→ Work required
Render the lines from the one containing "The value of Pressure" through the last line as a JSON list of strings, one string per line, with blank lines and pictures left out.

→ Information given
[Start of section]
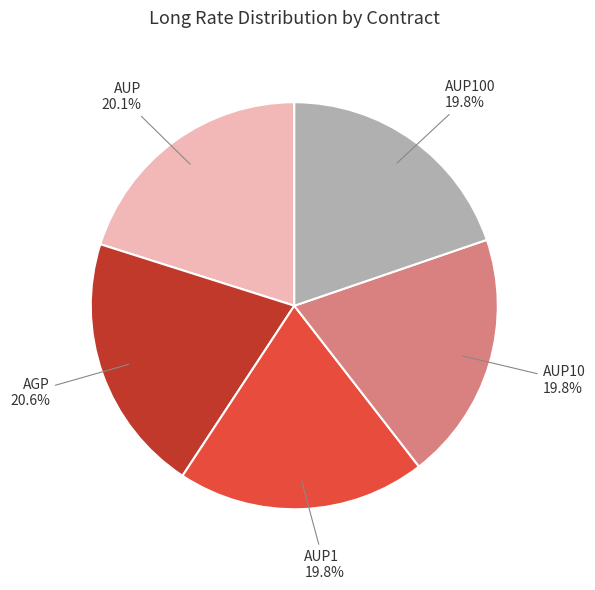

True or false: AGP accounts for 15% of the total.

False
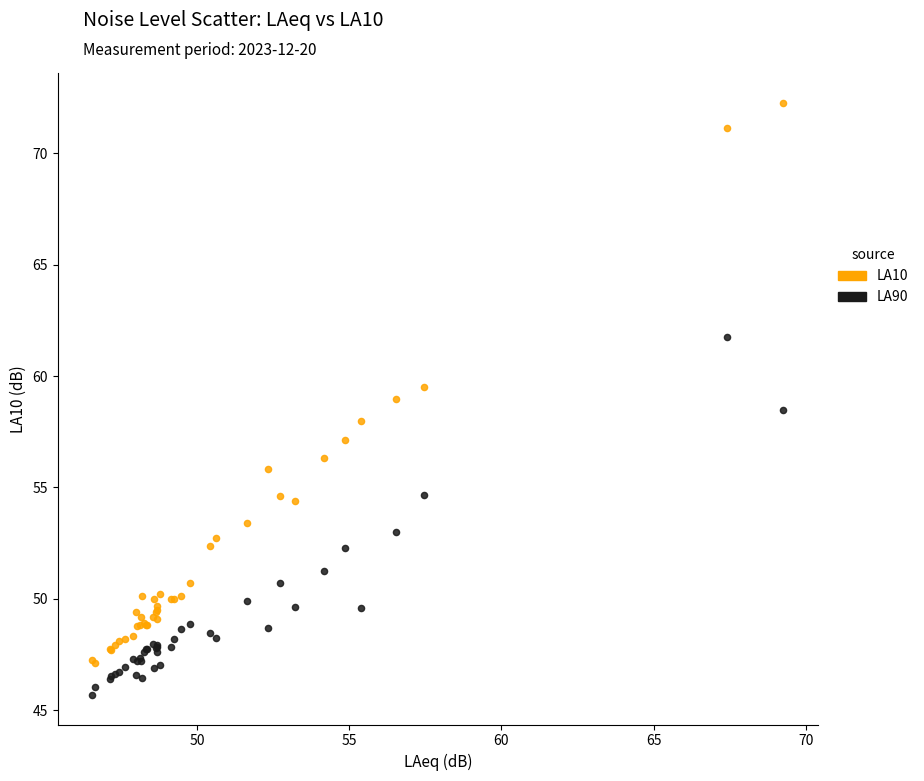

What are all the series names shown in the legend?

LA10, LA90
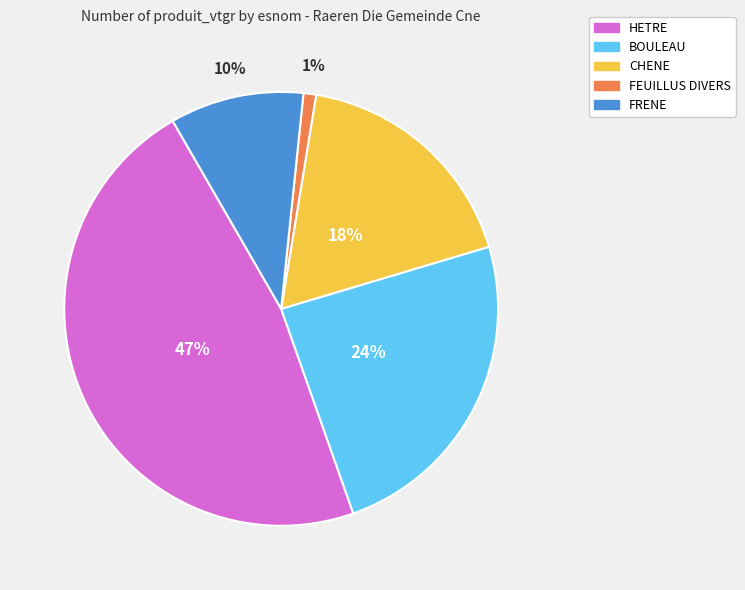

Which category has the smallest portion of the pie?

FEUILLUS DIVERS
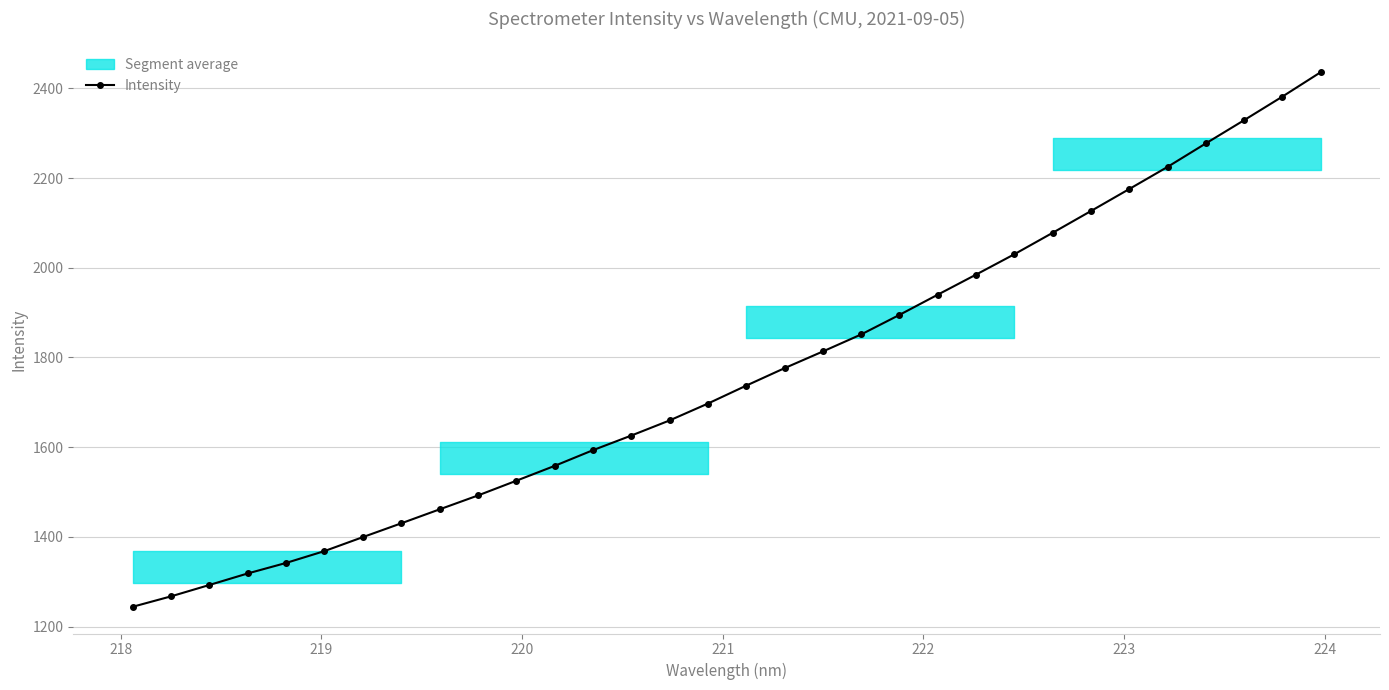

What is the value of the Intensity point at the 17th from the left?

1737.2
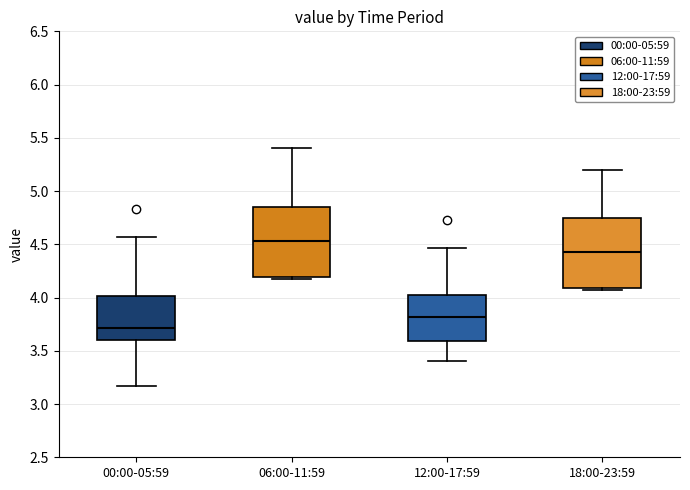

Reading left to right, transcribe this box plot: for each box, give where its median line is, the range the box spans, and where its two whiskers end, as read against the y-axis. The values are not printed on the chart, so give them approximately, as read against the axis.

00:00-05:59: median 3.70, box 3.60 to 4.00, whiskers 3.15 to 4.55
06:00-11:59: median 4.55, box 4.20 to 4.85, whiskers 4.15 to 5.40
12:00-17:59: median 3.80, box 3.60 to 4.05, whiskers 3.40 to 4.45
18:00-23:59: median 4.45, box 4.10 to 4.75, whiskers 4.05 to 5.20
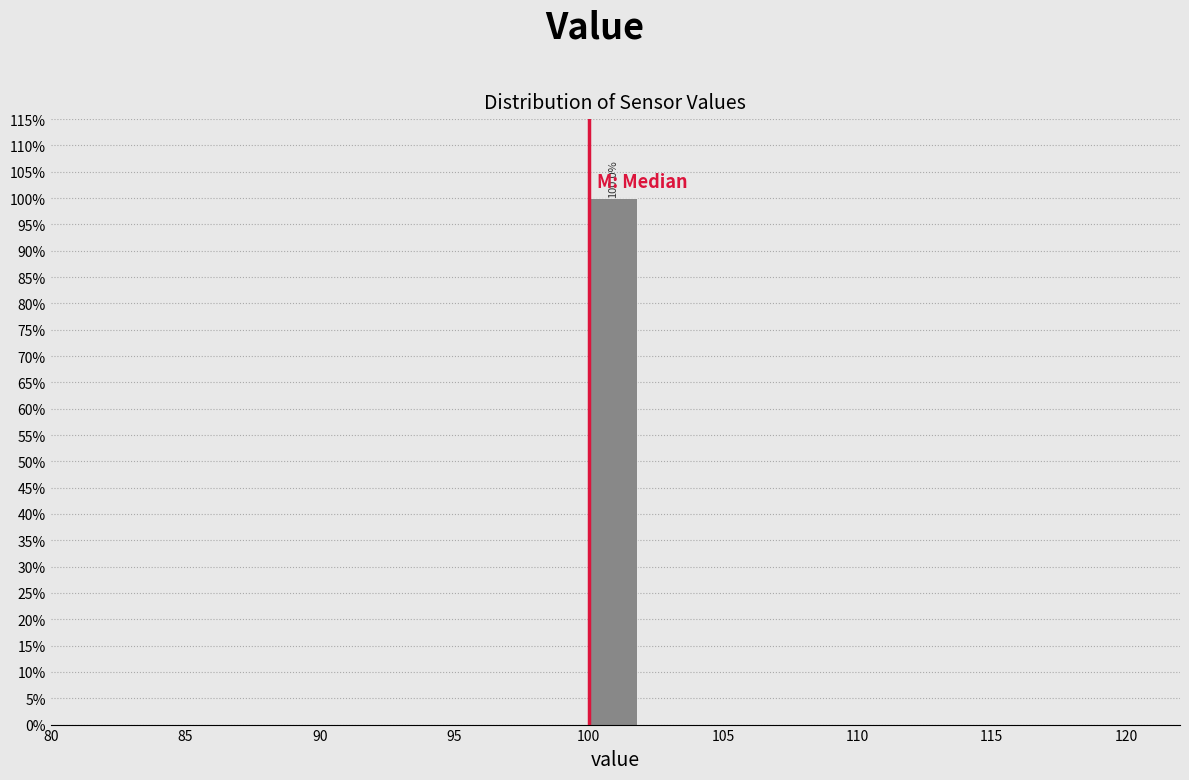

Which range on the x-axis has the tallest bar?

100 to 102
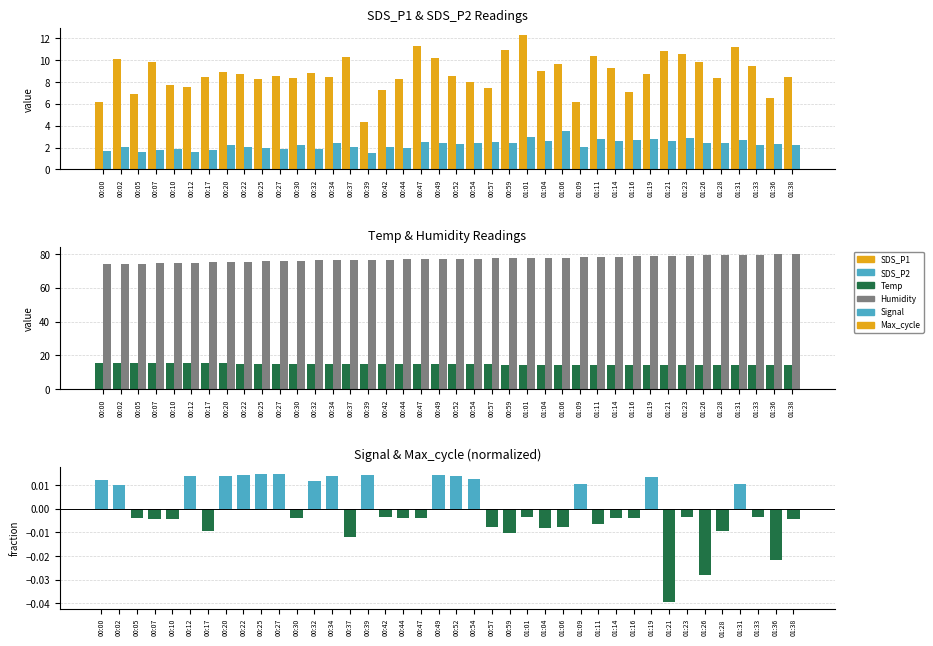

At how many categories does at least one series exceed 13?

40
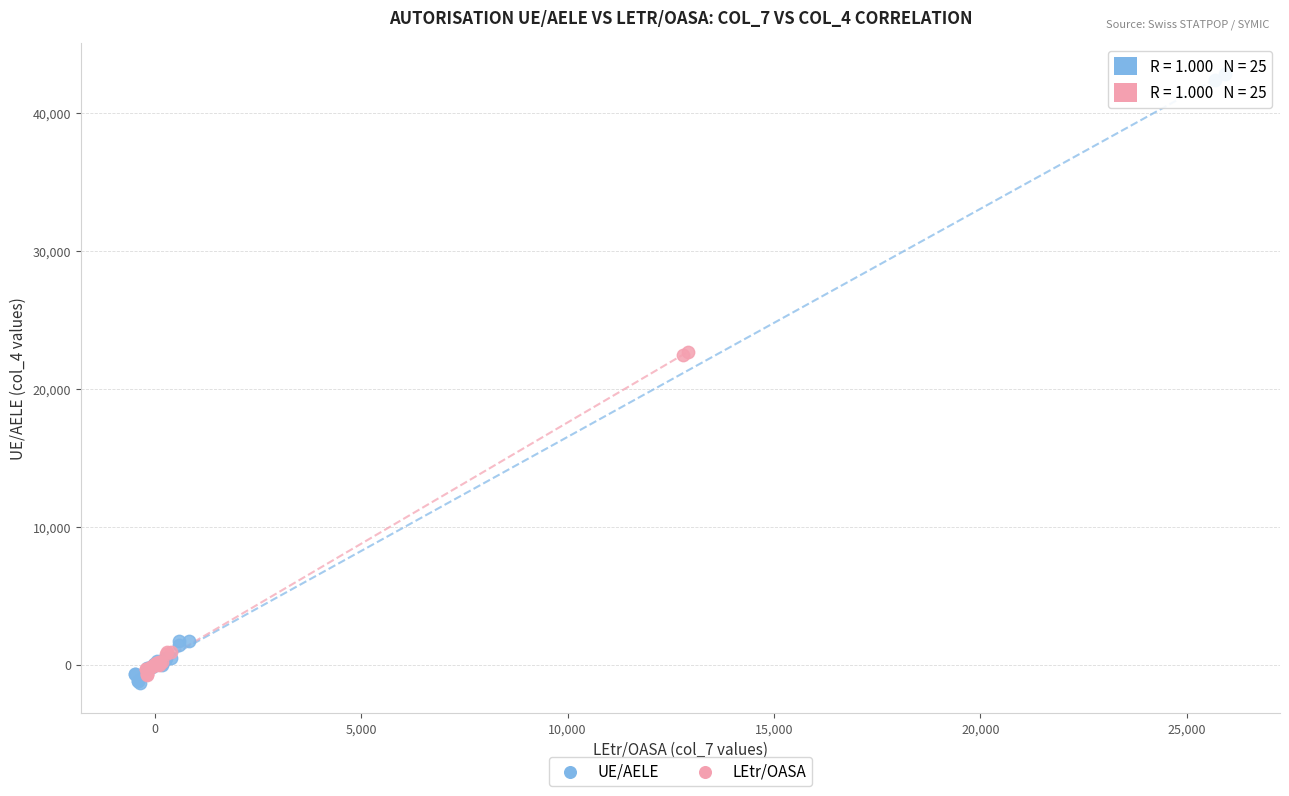

Which series has the largest Y range (max minus min)?

UE/AELE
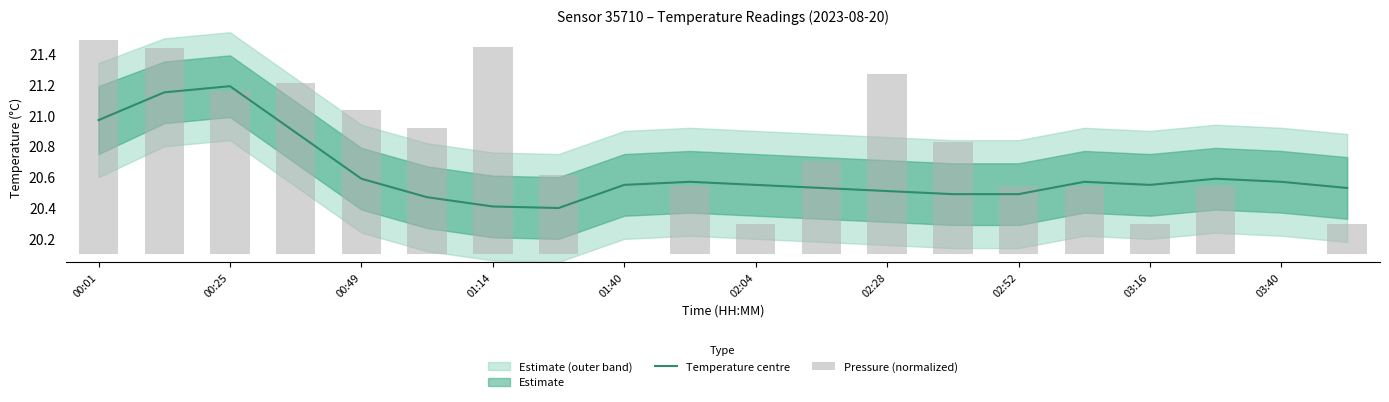

The value of Pressure (normalized) at 19 is 0.3. True or false?

False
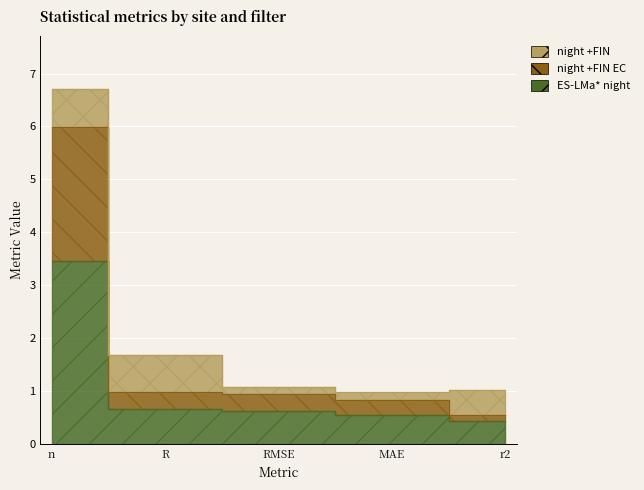

Where is ES-LMa* night nearest to the value 1?

R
[End of section]
→ Written response
[
  "The value of Pressure (normalized) at 19 is 0.3. True or false?",
  "False",
  "Where is ES-LMa* night nearest to the value 1?",
  "R"
]